O mais curioso é que o único candidato a prefeito do Rio que não aceitou doações dos empresários de ônibus e resolveu enfrentar esse modelo perverso que massacra o carioca, querendo adotar uma política pública parecida com a de Nova Iorque, foi um socialista. Podem me chamar de esquerdopata, mas vai ser Marcelo Freixo quem um dia vai fazer isso por aqui.

Em São Paulo, o petista Fernando Haddad não conseguiu se reeleger. Enquanto prefeito, também resolveu investir no transporte público e ciclovias, reduziu a velocidade nas marginais, diminuiu os espaços para carros e abriu a Avenida Paulista para pedestres aos domingos. Qualquer semelhança com Nova Iorque não é mera coincidência.

Não tá acreditando? Veja a matéria abaixo no Jornal Nacional:



Zero mortes

Como pode ser visto acima, Nova Iorque adotou uma meta ousada, a de zerar o número de mortes no trânsito. Para isso, deu prioridade aos pedestres, aumentou as multas, reduziu velocidades e os espaços destinados aos carros. Desta forma, reduziu a quantidade de óbitos para o mesmo patamar de 1910, quando as ruas eram ocupadas por carroças.

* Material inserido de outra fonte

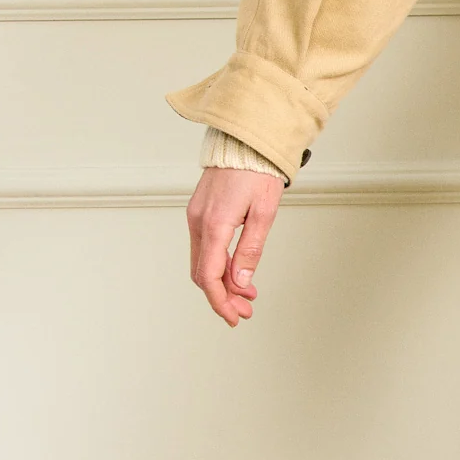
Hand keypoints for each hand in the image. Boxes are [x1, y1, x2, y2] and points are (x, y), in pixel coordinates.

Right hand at [186, 166, 283, 324]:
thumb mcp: (264, 212)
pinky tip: (235, 271)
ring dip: (221, 282)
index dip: (221, 301)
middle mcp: (198, 222)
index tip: (235, 317)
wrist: (246, 142)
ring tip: (246, 294)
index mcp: (214, 224)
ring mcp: (195, 217)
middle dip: (223, 296)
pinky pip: (203, 247)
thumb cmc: (258, 172)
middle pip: (202, 273)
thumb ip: (250, 249)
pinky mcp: (199, 212)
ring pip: (201, 262)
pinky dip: (217, 264)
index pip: (210, 275)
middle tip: (246, 310)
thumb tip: (240, 281)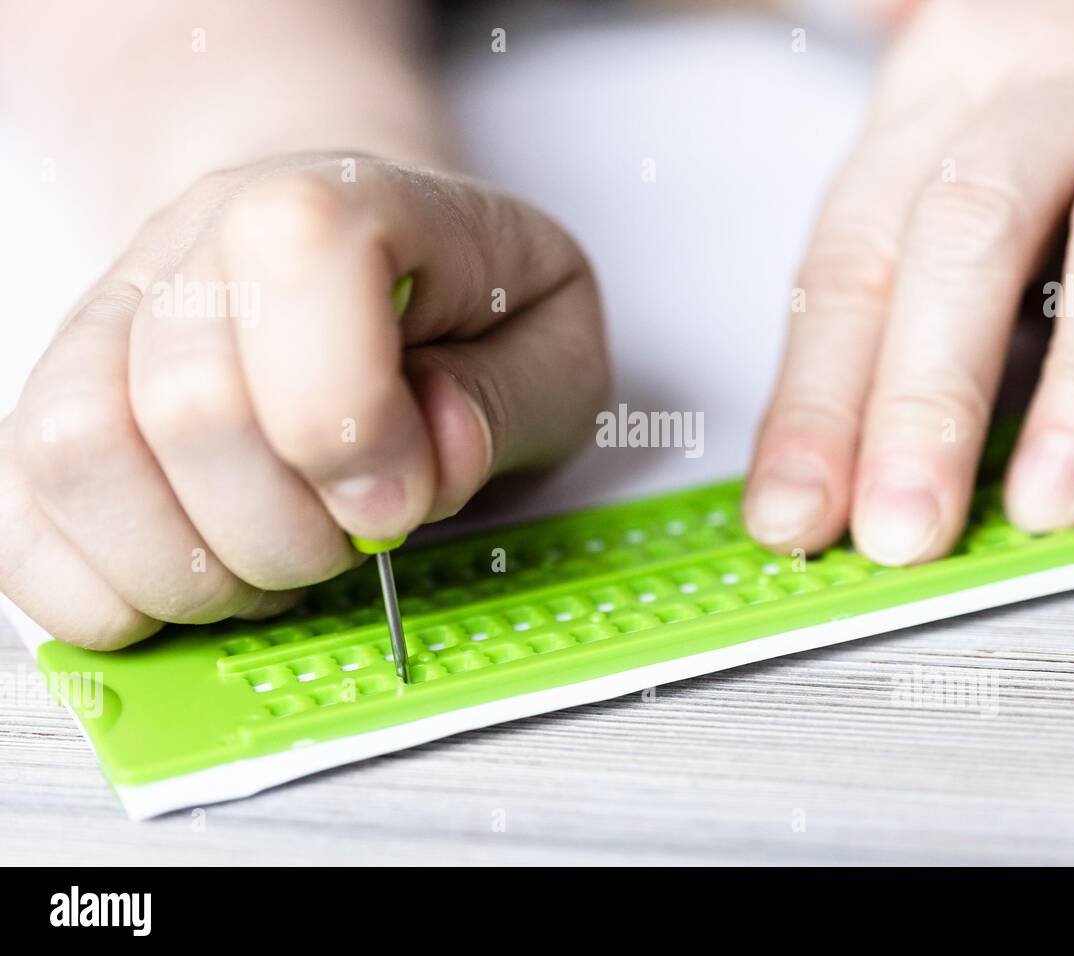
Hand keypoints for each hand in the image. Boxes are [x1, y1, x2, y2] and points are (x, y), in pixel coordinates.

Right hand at [0, 155, 606, 647]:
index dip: (352, 419)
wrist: (333, 251)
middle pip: (188, 404)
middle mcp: (199, 243)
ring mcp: (109, 323)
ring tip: (273, 560)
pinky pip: (17, 520)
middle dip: (290, 531)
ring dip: (195, 568)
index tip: (399, 498)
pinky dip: (106, 591)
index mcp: (340, 201)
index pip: (301, 261)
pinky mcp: (57, 407)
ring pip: (78, 458)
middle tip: (349, 540)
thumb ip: (508, 397)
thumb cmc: (457, 303)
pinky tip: (194, 577)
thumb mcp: (549, 336)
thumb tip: (429, 456)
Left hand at [747, 0, 1073, 563]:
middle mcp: (1061, 74)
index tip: (791, 509)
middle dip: (926, 400)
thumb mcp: (961, 167)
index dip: (816, 397)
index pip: (854, 252)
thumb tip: (825, 475)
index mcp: (942, 88)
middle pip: (971, 227)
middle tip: (902, 526)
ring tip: (1044, 502)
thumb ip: (900, 300)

Talvez zerar o número de mortes não seja uma meta atingível, mas é o que norteia toda a política urbana da cidade. Chorei vendo o vídeo abaixo, quando um cidadão é perguntado qual seria o número tolerável de óbitos:


Mas no Brasil o deslocamento de carros tem mais importância que a vida das pessoas, e assim continuamos matando. Tentar obrigar alguém a esperar três sinais e andar 300 metros para atravessar uma rua é aumentar ainda mais os riscos de morte, já que a realidade mostra que ninguém vai fazer isso. Ninguém vai andar 300 metros para chegar até a passarela, totalizando 1.200 metros ida e volta, ou 20 minutos a mais para uma tarefa que deveria levar poucos segundos.

Cidades modernas já entenderam isso e deram prioridade aos deslocamentos a pé, salvando milhares de vidas por ano. Apesar da nossa legislação preconizar que o pedestre tem prioridade, nossa realidade mostra outra coisa. 

É triste viver num país onde minha vida vale tão pouco.